- [PROBLEM STATEMENT]:
Update these lines so that every "locality" becomes "site", keeping everything else unchanged and leaving out the pictures.

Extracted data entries

======

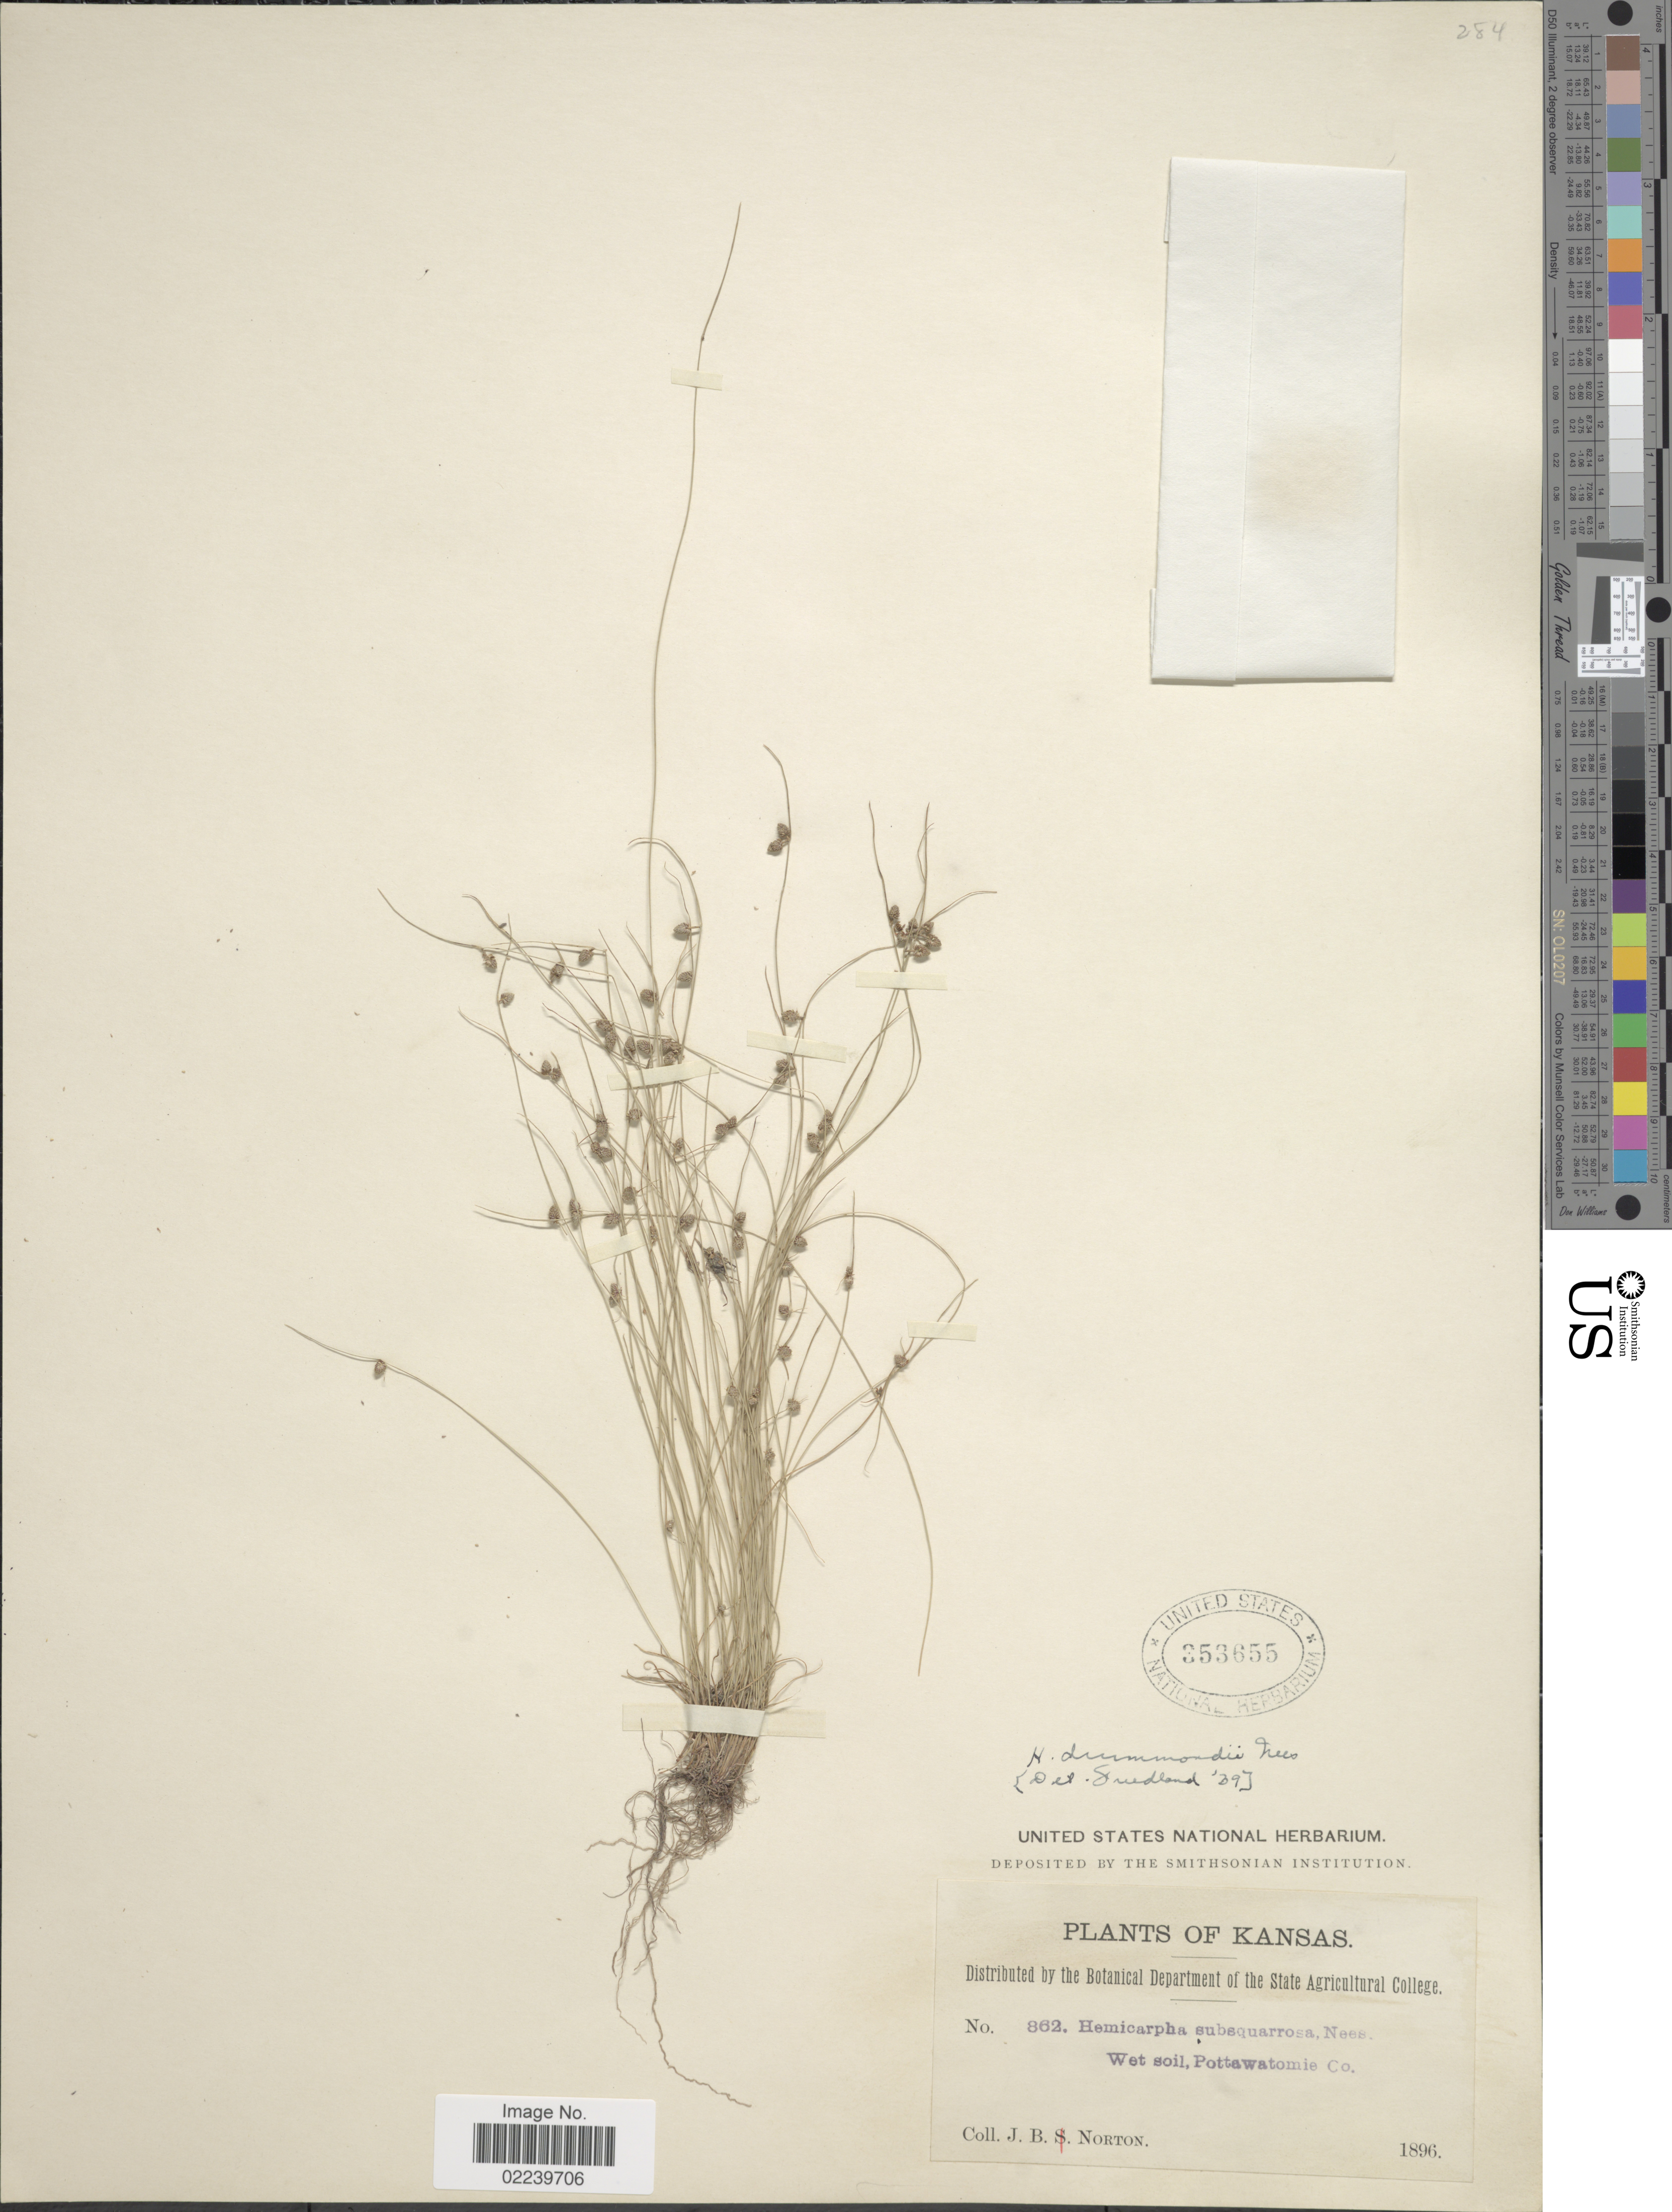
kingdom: Plantae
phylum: Tracheophyta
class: Liliopsida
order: Poales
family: Cyperaceae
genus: Cyperus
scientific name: Cyperus hemidrummondii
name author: Goetgh.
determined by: Strong, M. T., (US), Smithsonian Institution - National Museum of Natural History (UNITED STATES)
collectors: J. B. Norton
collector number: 862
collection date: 1896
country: United States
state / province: Kansas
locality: Pottawatomie Co.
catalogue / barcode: US 353655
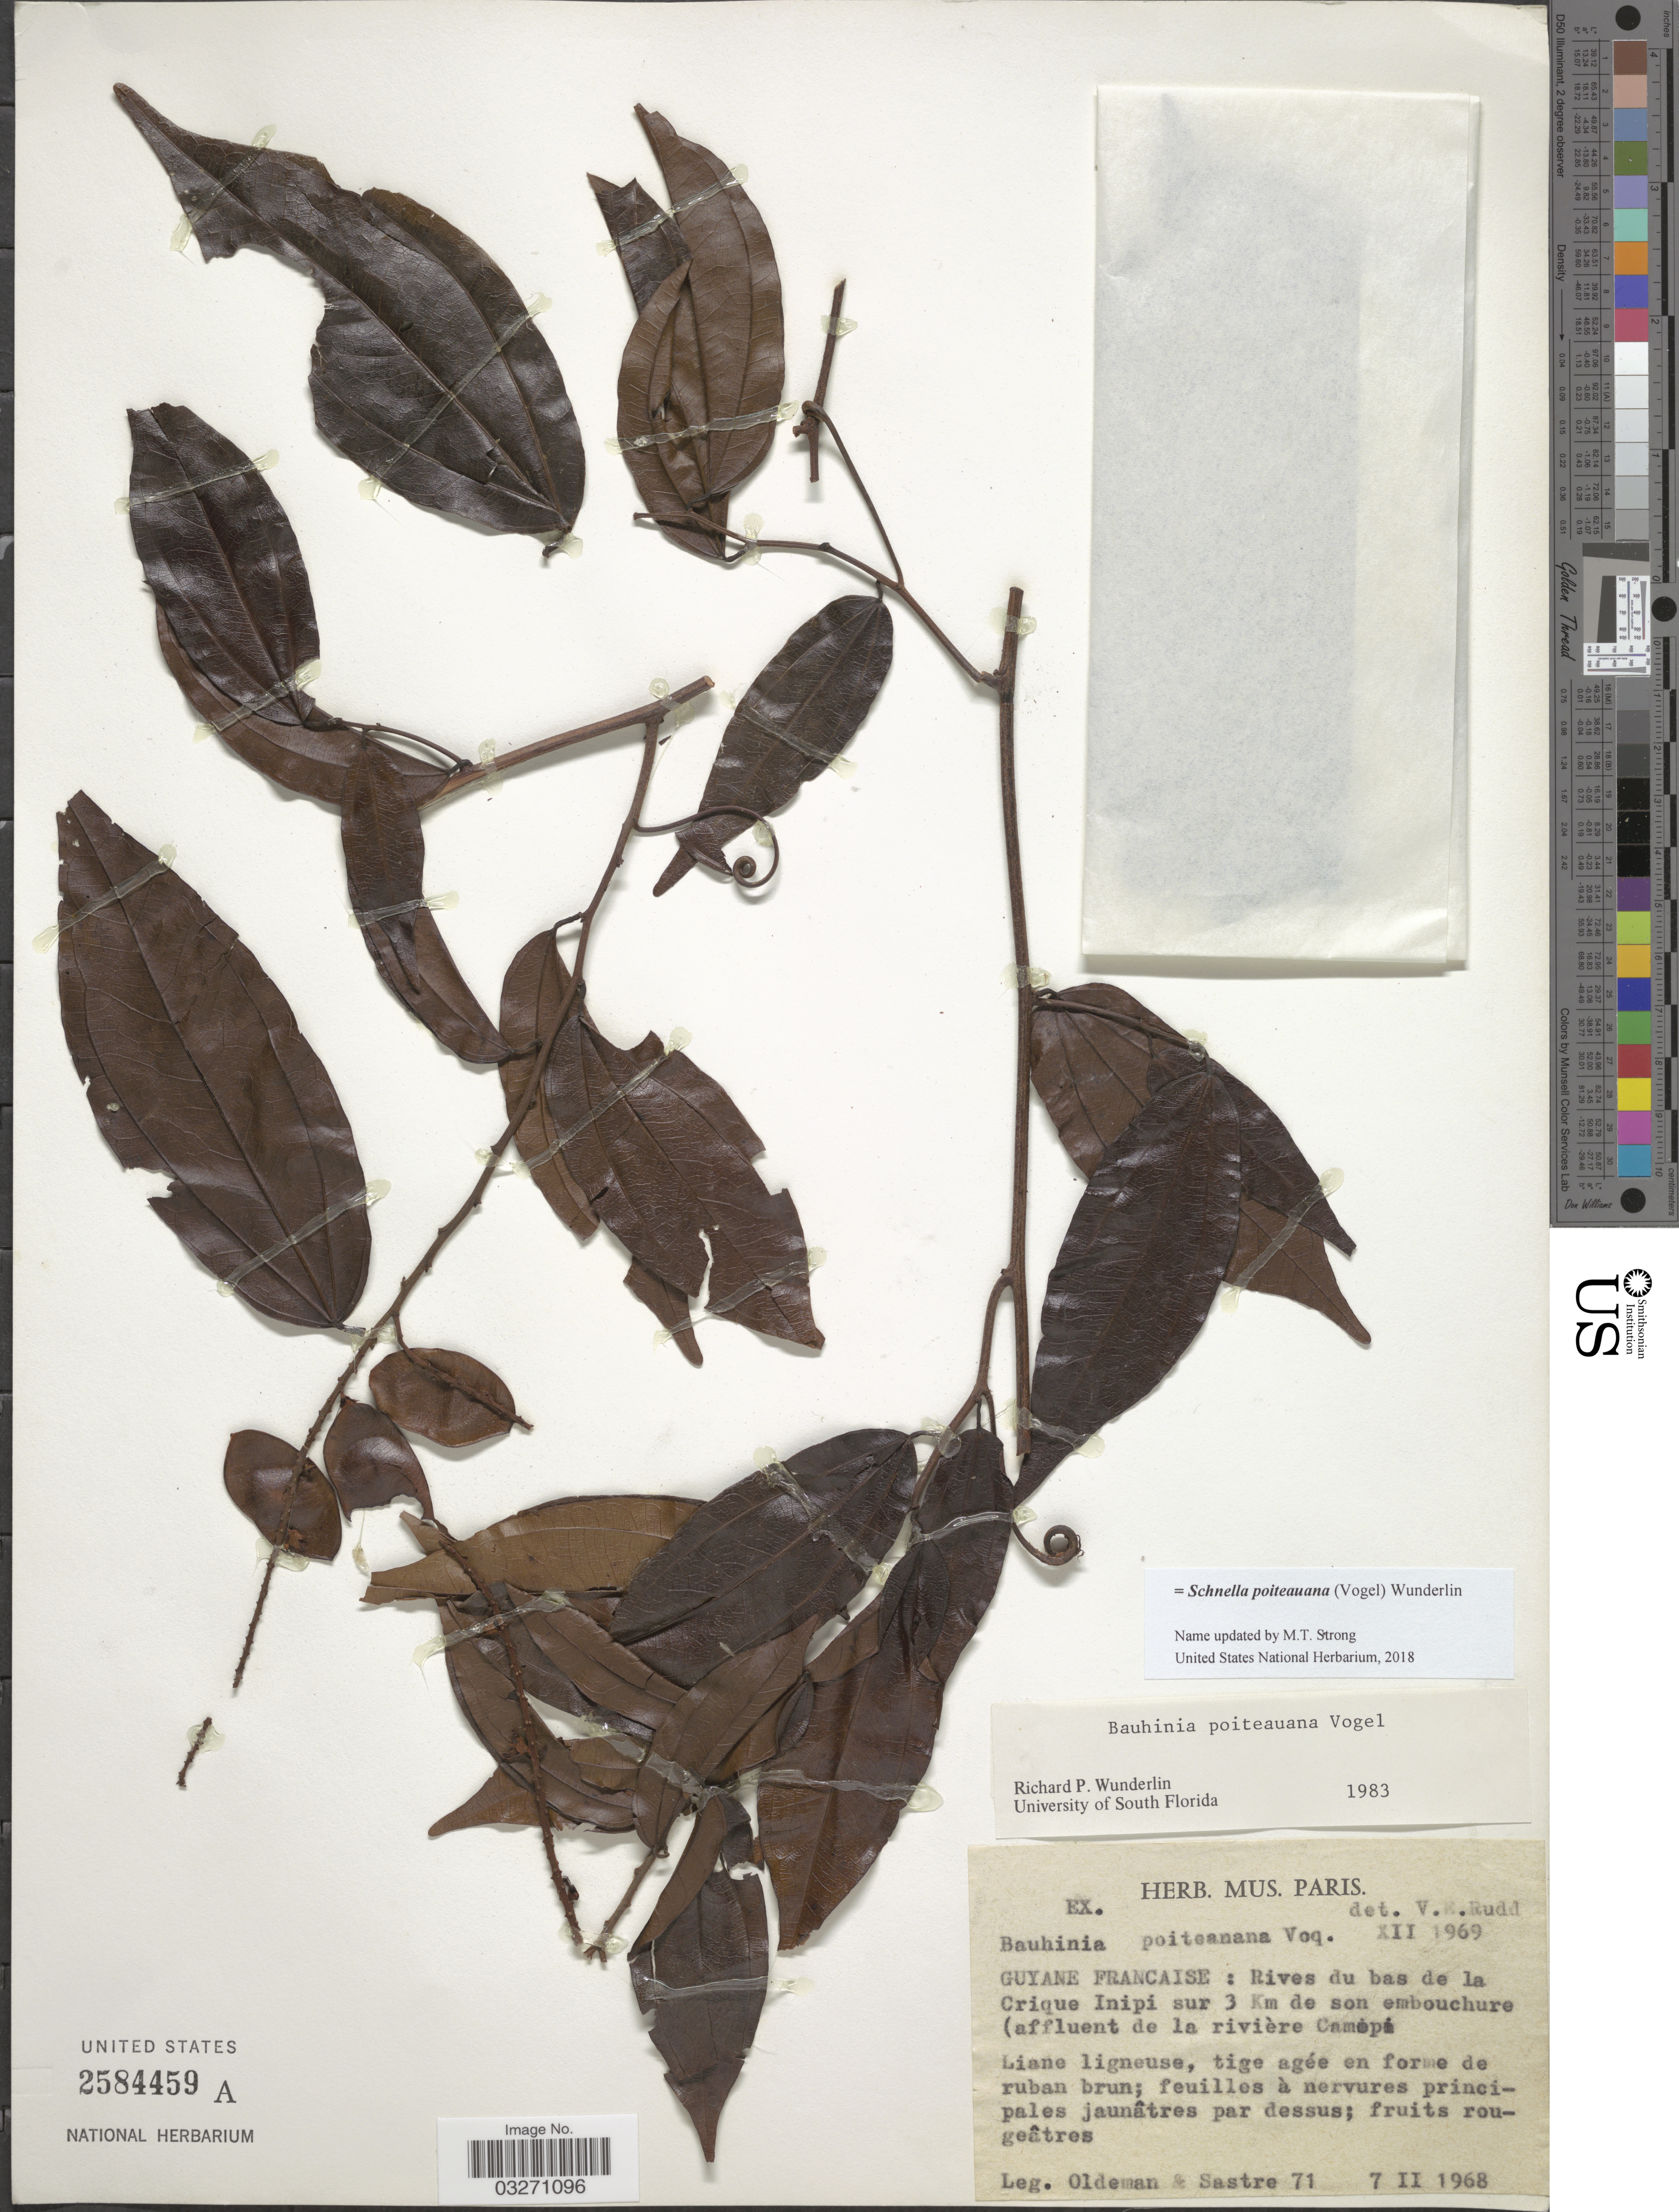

======

- [COMPLETE RESPONSE]:
kingdom: Plantae
phylum: Tracheophyta
class: Liliopsida
order: Poales
family: Cyperaceae
genus: Cyperus
scientific name: Cyperus hemidrummondii
name author: Goetgh.
determined by: Strong, M. T., (US), Smithsonian Institution - National Museum of Natural History (UNITED STATES)
collectors: J. B. Norton
collector number: 862
collection date: 1896
country: United States
state / province: Kansas
site: Pottawatomie Co.
catalogue / barcode: US 353655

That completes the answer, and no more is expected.